Tuesday, September 28, 2004

Stand

This is the week and the day that I have been looking for my whole life. Do I have a husband? No, but that will come. Do I have a career? No, but that will come also. But what I do have is direction and a clue about where the future is going take me. I like the way it feels and I can't wait to figure it all out and put some of the still missing large pieces of my puzzle in place.

during a long conversation with Eric on Sunday night I gave an insight to him that in fact I needed to be giving myself yet I didn't take it to heart till a few hours later as I boarded a plane to head back to Indiana. "Just rest in the fact you know it will come." We always want God to show us the answers now not later. We don't want to stand and know that He is God and that He has all of this in His control and when it is time He and only He will show us what our future does in fact hold. It is hard to stand in one place and not know when we are to be moving forward again. Standing and waiting isn't easy for anyone and there are so many things that could get us distracted and then we forget that we were standing waiting on the direction and answers that we so desperately want to see now rather than later.

I stood before God since May of this year and wondered what in the world He had going on up there that I couldn't get a job and I couldn't seem to find direction in my life, then just a easily as I have paced spiritually wanting the answers now rather than later that I nearly missed them when they did finally start coming to me. There are so many different ways that this whole thing could turn out. Now my fear has become what if I'm wrong? What if I have simply convinced myself that this is what God wants for me? How do I make sure that I stay on the right path? Why do I feel so alone when I am standing in a room full of people? How do I deal with all of this? What about the person I love most? Will he support me? Will he follow me? Will I loose him forever? All these questions and I have no answers for them, none and now I must stand and wait on the final directions for this part of my life. This could change it all or it could make it all seem so much better than I ever expected.

Standing and waiting for confirmation from God is a lot like flying standby.
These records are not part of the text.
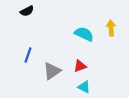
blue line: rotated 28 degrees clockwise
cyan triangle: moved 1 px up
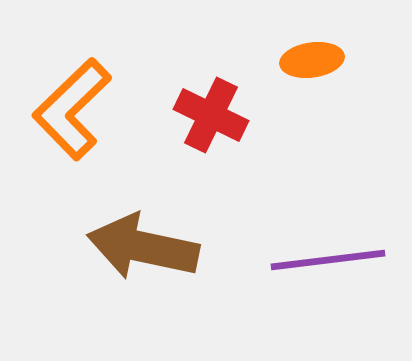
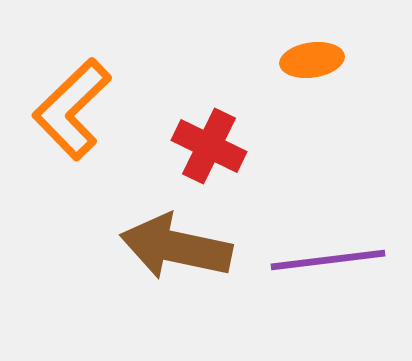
red cross: moved 2 px left, 31 px down
brown arrow: moved 33 px right
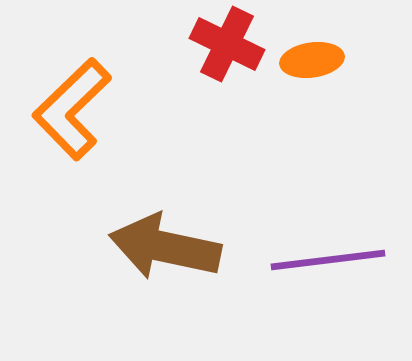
red cross: moved 18 px right, 102 px up
brown arrow: moved 11 px left
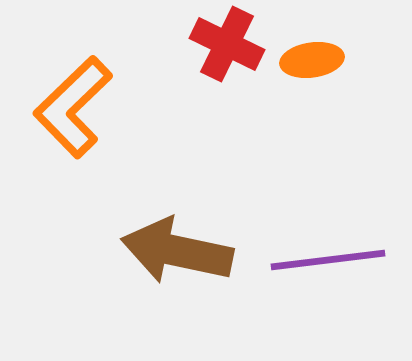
orange L-shape: moved 1 px right, 2 px up
brown arrow: moved 12 px right, 4 px down
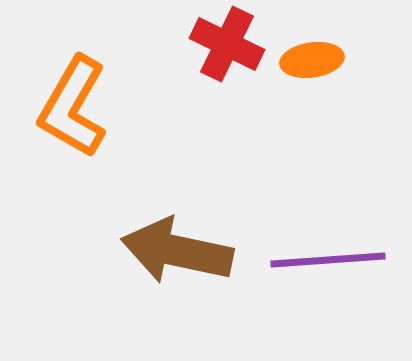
orange L-shape: rotated 16 degrees counterclockwise
purple line: rotated 3 degrees clockwise
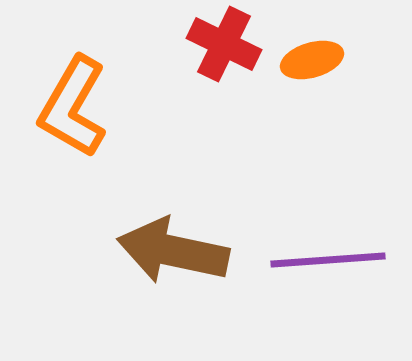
red cross: moved 3 px left
orange ellipse: rotated 8 degrees counterclockwise
brown arrow: moved 4 px left
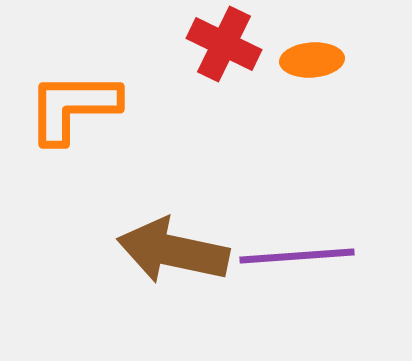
orange ellipse: rotated 12 degrees clockwise
orange L-shape: rotated 60 degrees clockwise
purple line: moved 31 px left, 4 px up
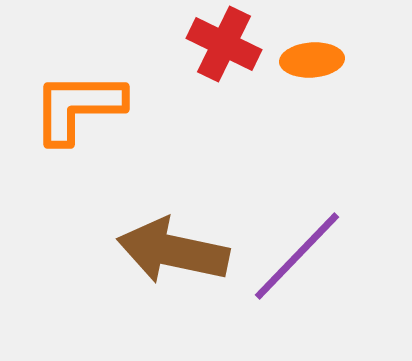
orange L-shape: moved 5 px right
purple line: rotated 42 degrees counterclockwise
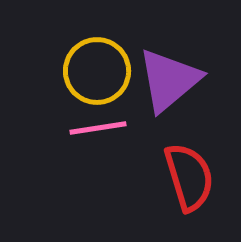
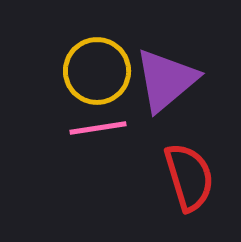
purple triangle: moved 3 px left
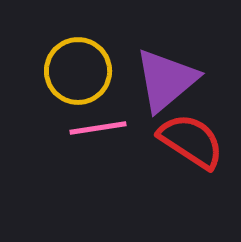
yellow circle: moved 19 px left
red semicircle: moved 2 px right, 36 px up; rotated 40 degrees counterclockwise
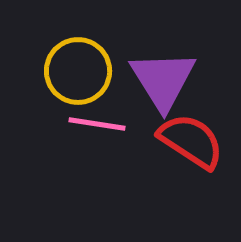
purple triangle: moved 3 px left; rotated 22 degrees counterclockwise
pink line: moved 1 px left, 4 px up; rotated 18 degrees clockwise
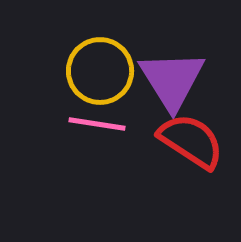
yellow circle: moved 22 px right
purple triangle: moved 9 px right
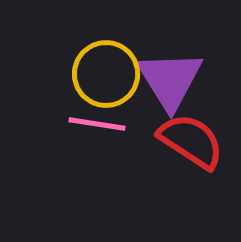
yellow circle: moved 6 px right, 3 px down
purple triangle: moved 2 px left
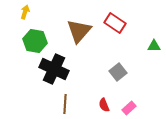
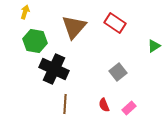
brown triangle: moved 5 px left, 4 px up
green triangle: rotated 32 degrees counterclockwise
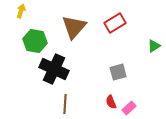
yellow arrow: moved 4 px left, 1 px up
red rectangle: rotated 65 degrees counterclockwise
gray square: rotated 24 degrees clockwise
red semicircle: moved 7 px right, 3 px up
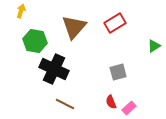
brown line: rotated 66 degrees counterclockwise
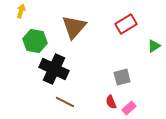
red rectangle: moved 11 px right, 1 px down
gray square: moved 4 px right, 5 px down
brown line: moved 2 px up
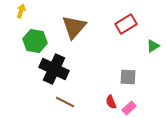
green triangle: moved 1 px left
gray square: moved 6 px right; rotated 18 degrees clockwise
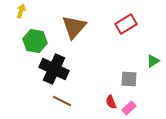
green triangle: moved 15 px down
gray square: moved 1 px right, 2 px down
brown line: moved 3 px left, 1 px up
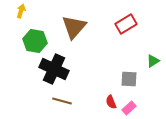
brown line: rotated 12 degrees counterclockwise
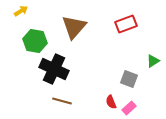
yellow arrow: rotated 40 degrees clockwise
red rectangle: rotated 10 degrees clockwise
gray square: rotated 18 degrees clockwise
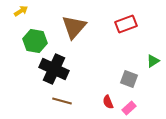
red semicircle: moved 3 px left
When you get the booth and pray with everything you have that the flight you need to board isn't full and there will be a seat there for you? You wait for the man behind the counter to read your name and tell you that there is a seat there for you and you can proceed to your next destination. Now I stand at that counter and wait...Hoping, praying, crying, pleading, to hear my name as list of passengers for the next stop are read slowly. I stand with my arms uplifted wanting to hear that final confirmation.